La santidad no se mide por el éxito sino por el amor; es dejarse moldear por el Espíritu y hacer nuestros los sentimientos de Cristo. Todos los que siguen a Jesús están llamados a la santidad: “Así como aquel que os llamó es santo, sed también vosotros santos en toda vuestra manera de vivir, porque escrito está: Sed santos porque yo soy santo”6. La santidad, como indica san Pablo, es «caminar según el Espíritu»7.
 
“El cristiano, de hecho, ya es santo –decía Benedicto XVI–, pues el Bautismo le une a Jesús y a su misterio pascual; sin embargo, al mismo tiempo tiene que llegar a ser santo, conformándose con Él cada vez más íntimamente. A veces se piensa que la santidad es un privilegio reservado a unos pocos elegidos. En realidad, llegar a ser santo es la tarea de todo cristiano; más aún, podríamos decir, de todo hombre”8. También nosotros tendremos que preguntarnos: ¿Qué me pide hoy a mí el Señor? ¿Estoy dispuesto a que el Espíritu transforme mi vida? No nos valen las respuestas teóricas, sino aquellas que brotan del fondo de nuestro ser.
 
El Señor nos llama a una conversión personal, comunitaria y pastoral; a una santidad hecha de oración, vida fraterna y misión. La santidad no es intimismo ni apariencia.

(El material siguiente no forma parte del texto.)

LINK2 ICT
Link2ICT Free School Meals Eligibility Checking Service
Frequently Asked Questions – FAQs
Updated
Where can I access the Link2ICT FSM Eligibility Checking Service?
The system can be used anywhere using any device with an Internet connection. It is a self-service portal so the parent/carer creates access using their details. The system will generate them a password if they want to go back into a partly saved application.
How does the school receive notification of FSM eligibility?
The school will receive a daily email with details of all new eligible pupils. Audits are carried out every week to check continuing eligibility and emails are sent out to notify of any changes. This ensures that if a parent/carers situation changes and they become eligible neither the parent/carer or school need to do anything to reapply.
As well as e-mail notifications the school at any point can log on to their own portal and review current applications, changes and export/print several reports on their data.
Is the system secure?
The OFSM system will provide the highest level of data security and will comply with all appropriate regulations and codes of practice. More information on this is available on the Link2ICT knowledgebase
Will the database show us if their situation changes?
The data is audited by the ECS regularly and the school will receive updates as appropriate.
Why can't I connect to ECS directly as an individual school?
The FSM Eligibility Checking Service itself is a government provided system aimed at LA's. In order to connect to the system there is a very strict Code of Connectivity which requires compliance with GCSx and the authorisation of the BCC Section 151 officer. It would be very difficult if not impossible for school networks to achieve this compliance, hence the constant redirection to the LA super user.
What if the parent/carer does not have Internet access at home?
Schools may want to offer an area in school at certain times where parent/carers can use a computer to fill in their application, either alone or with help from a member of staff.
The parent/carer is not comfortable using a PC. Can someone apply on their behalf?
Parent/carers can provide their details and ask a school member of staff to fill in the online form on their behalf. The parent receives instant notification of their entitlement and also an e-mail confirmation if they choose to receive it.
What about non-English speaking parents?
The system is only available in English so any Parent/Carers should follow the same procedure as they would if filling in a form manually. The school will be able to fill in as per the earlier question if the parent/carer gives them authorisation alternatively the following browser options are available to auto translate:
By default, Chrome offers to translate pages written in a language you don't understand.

Sabemos muy bien que, si nuestro apostolado no parte del encuentro con Jesús, y nuestras palabras y nuestro servicio no brotan de un corazón orante, nos quedamos en el activismo y no damos los frutos que vienen del Espíritu de Dios. El Espíritu actúa en las personas y en las comunidades, las hace capaces de dar el salto: del vivir para mí al vivir para los demás.
 
El Espíritu de Cristo nos impulsa hacia un dinamismo, que es gracia y que suscita la inquietud de seguir a Jesús con más sencillez, más disponibilidad, más fraternidad, más sacrificio y más alegría. En la Regla san Agustín nos habla de la belleza espiritual, de anteponer lo común a lo propio, de una mirada casta, de que es mejor necesitar poco que tener mucho, y de la obediencia como un servicio de caridad. La Orden entera tiene la misión de proclamar el Evangelio, y lo hace aportando la vivencia del carisma con espíritu misionero.
 
Fray Miguel Miró Miró
Prior General O.A.R.
 
1 Cf. Jn 20, 21.22.
2 Cf. Hch 2, 4.
3 BENEDICTO XVI, Audiencia. 13 de abril, 2011.
4 Cf. Jn 14, 6.
5 BENEDICTO XVI, Audiencia. 13 de abril, 2011.
6 1Pe 1,15-16.
7 Ga 5, 16.25.
8 BENEDICTO XVI, Angelus. 1 de noviembre. 2007.